Before the mods this thing would do nothing I asked it to. Now it obeys me.


----------



## ron eb (Aug 17, 2013)

I think at 4 hours I am at the stall. It has been sitting at an IT if 154 for some time now.


----------



## bobank03 (Aug 17, 2013)

Great job Ron. Those mods really make all the difference!


----------



## hardwater (Aug 17, 2013)

Good work on those mods, nice play by play too!, Keep us posted


----------



## ron eb (Aug 17, 2013)

Seven hours in IT 180. I think I broke through the stall. Smoker holding steady at 250. I'm not going to foil. No more smoke now, all heat. 
I couldn't be more pleased. Maximum bark.


----------



## ron eb (Aug 17, 2013)

Just had a temp spike at seven hours fifteen. Who knows why. Closed dampers and in five min it is already down to 250. IT 185


----------



## ron eb (Aug 17, 2013)

About eight hours in. IT 187. Smoker holding at 235.


----------



## ron eb (Aug 17, 2013)

Nine hours in. IT 193. Smoker at 250.


----------



## ron eb (Aug 17, 2013)

Nine and a half in. IT 196.  Smoker at 235. I'm tempted to take it out and foil for 30 min cooler rest.


----------



## ron eb (Aug 17, 2013)

10 hours just took it off the smoker and wrapped in heavy foil and towels and put in cooler for 30 min rest. IT is 198. I hope I didn't take it out to early.  Hungry and people on the way. Tired too.


----------



## mike65 (Aug 17, 2013)

I really enjoy doing Pork Butt.  It's low and slow and it's really forgiving.   Great job on the mods.


----------



## ron eb (Aug 17, 2013)

After 45 min in the cooler sides and guests it pulled perfectly.  I love the apple wood over the hickory. It turned out great and every one was pleased. This forum is great thanks for everyone's tips. The came in handy. I hope to share more smokes as fellow members share theirs. Thank you. 













image.jpg



__ ron eb
__ Aug 17, 2013


----------



## mrchuckierock (Aug 17, 2013)

Looks great man! Great job. I bet yor guests were very pleased with the results


----------



## hardwater (Aug 17, 2013)

Very nice!


----------



## bobank03 (Aug 18, 2013)

Great job Ron! I'm sure everyone enjoyed their meal?


----------



## jrbab (Aug 20, 2013)

Ron,

Great - now I have yet another mod to do - your 3" bolts on the dampers! Great idea, btw.
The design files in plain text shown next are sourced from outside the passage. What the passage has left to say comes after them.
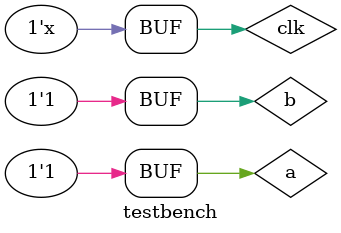
<source format=v>
module testbench();
	reg a;
	reg b;
	reg clk;
	wire o11;
	wire o12;
	wire o21;
	wire o22;
	
	circuit1 DUT1(.a(a),.b(b),.c(o11),.d(o12));
	circuit2 DUT2(.a(a),.b(b),.clk(clk),.c(o21),.d(o22));
	
	initial begin
		clk <= 0;
		repeat (50) begin
			#3 clk <= ~clk;
		end
	end
	
	initial begin
		a <= 0;
		b <= 0;
		#30;
		
		a <= 0;
		b <= 1;
		#30;
		
		a <= 1;
		b <= 0;
		#30;
		
		a <= 1;
		b <= 1;
		#60;		
	end
	
endmodule
</source>
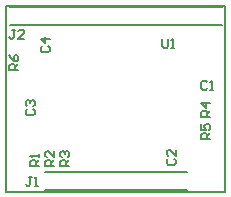
<source format=gto>
G04*
G04 #@! TF.GenerationSoftware,Altium Limited,Altium Designer,20.0.14 (345)*
G04*
G04 Layer_Color=65535*
%FSLAX43Y43*%
%MOMM*%
G71*
G01*
G75*
%ADD10C,0.127*%
%ADD11C,0.200*%
D10*
X18542D01*
X0D02*
Y15748D01*
X18542D01*
Y0D02*
Y15748D01*
X773Y13716D02*
X520D01*
X647D01*
Y13081D01*
X520Y12954D01*
X393D01*
X266Y13081D01*
X1535Y12954D02*
X1027D01*
X1535Y13462D01*
Y13589D01*
X1408Y13716D01*
X1154D01*
X1027Y13589D01*
X1016Y10287D02*
X254D01*
Y10668D01*
X381Y10795D01*
X635D01*
X762Y10668D01*
Y10287D01*
Y10541D02*
X1016Y10795D01*
X254Y11557D02*
X381Y11303D01*
X635Y11049D01*
X889D01*
X1016Y11176D01*
Y11430D01*
X889Y11557D01*
X762D01*
X635Y11430D01*
Y11049D01*
X5334Y2159D02*
X4572D01*
Y2540D01*
X4699Y2667D01*
X4953D01*
X5080Y2540D01*
Y2159D01*
Y2413D02*
X5334Y2667D01*
X4699Y2921D02*
X4572Y3048D01*
Y3302D01*
X4699Y3429D01*
X4826D01*
X4953Y3302D01*
Y3175D01*
Y3302D01*
X5080Y3429D01*
X5207D01*
X5334Y3302D01*
Y3048D01*
X5207Y2921D01*
X17272Y4445D02*
X16510D01*
Y4826D01*
X16637Y4953D01*
X16891D01*
X17018Y4826D01*
Y4445D01*
Y4699D02*
X17272Y4953D01*
X16510Y5715D02*
Y5207D01*
X16891D01*
X16764Y5461D01*
Y5588D01*
X16891Y5715D01*
X17145D01*
X17272Y5588D01*
Y5334D01*
X17145Y5207D01*
X17272Y6350D02*
X16510D01*
Y6731D01*
X16637Y6858D01*
X16891D01*
X17018Y6731D01*
Y6350D01*
Y6604D02*
X17272Y6858D01*
Y7493D02*
X16510D01*
X16891Y7112D01*
Y7620D01*
X2159Y1270D02*
X1905D01*
X2032D01*
Y635D01*
X1905Y508D01*
X1778D01*
X1651Y635D01*
X2413Y508D02*
X2667D01*
X2540D01*
Y1270D01*
X2413Y1143D01*
X4064Y2159D02*
X3302D01*
Y2540D01*
X3429Y2667D01*
X3683D01*
X3810Y2540D01*
Y2159D01*
Y2413D02*
X4064Y2667D01*
Y3429D02*
Y2921D01*
X3556Y3429D01*
X3429D01*
X3302Y3302D01*
Y3048D01*
X3429Y2921D01*
X2794Y2159D02*
X2032D01*
Y2540D01*
X2159Y2667D01*
X2413D01*
X2540Y2540D01*
Y2159D01*
Y2413D02*
X2794Y2667D01*
Y2921D02*
Y3175D01*
Y3048D01*
X2032D01*
X2159Y2921D01*
X13208Y12954D02*
Y12319D01*
X13335Y12192D01*
X13589D01*
X13716Y12319D01*
Y12954D01*
X13970Y12192D02*
X14224D01*
X14097D01*
Y12954D01*
X13970Y12827D01*
X3048Y12319D02*
X2921Y12192D01*
Y11938D01*
X3048Y11811D01*
X3556D01*
X3683Y11938D01*
Y12192D01*
X3556Y12319D01*
X3683Y12954D02*
X2921D01*
X3302Y12573D01*
Y13081D01*
X1778Y6985D02*
X1651Y6858D01*
Y6604D01*
X1778Y6477D01*
X2286D01*
X2413Y6604D01*
Y6858D01*
X2286Y6985D01*
X1778Y7239D02*
X1651Y7366D01*
Y7620D01*
X1778Y7747D01*
X1905D01*
X2032Y7620D01*
Y7493D01*
Y7620D01*
X2159Y7747D01*
X2286D01*
X2413Y7620D01*
Y7366D01*
X2286Y7239D01*
X13716Y2794D02*
X13589Y2667D01*
Y2413D01*
X13716Y2286D01*
X14224D01*
X14351Y2413D01*
Y2667D01*
X14224Y2794D01*
X14351Y3556D02*
Y3048D01*
X13843Y3556D01*
X13716D01*
X13589Y3429D01*
Y3175D01*
X13716Y3048D01*
X17018Y9271D02*
X16891Y9398D01*
X16637D01*
X16510Y9271D01*
Y8763D01*
X16637Y8636D01*
X16891D01*
X17018Y8763D01*
X17272Y8636D02*
X17526D01*
X17399D01*
Y9398D01*
X17272Y9271D01*
D11*
X3281Y1685D02*
X15281D01*
X3281Y135D02*
X15281D01*
X275Y15634D02*
X18275D01*
X275Y14084D02*
X18275D01*
M02*

</source>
I flattened mine out and use a dowel to move them but I like your idea MUCH better. Congrats

on all the mods - hope they are working out for you.

John


----------



## ron eb (Aug 21, 2013)

It's a different smoker now. Total control.


----------



## mike65 (Aug 21, 2013)

Y'all are making me jealous with the new Mod.


----------



## bobank03 (Jun 26, 2014)

Ron Eb said:


> Before the mods this thing would do nothing I asked it to. Now it obeys me.










   too funny! Good work! You get a bump and some points!


----------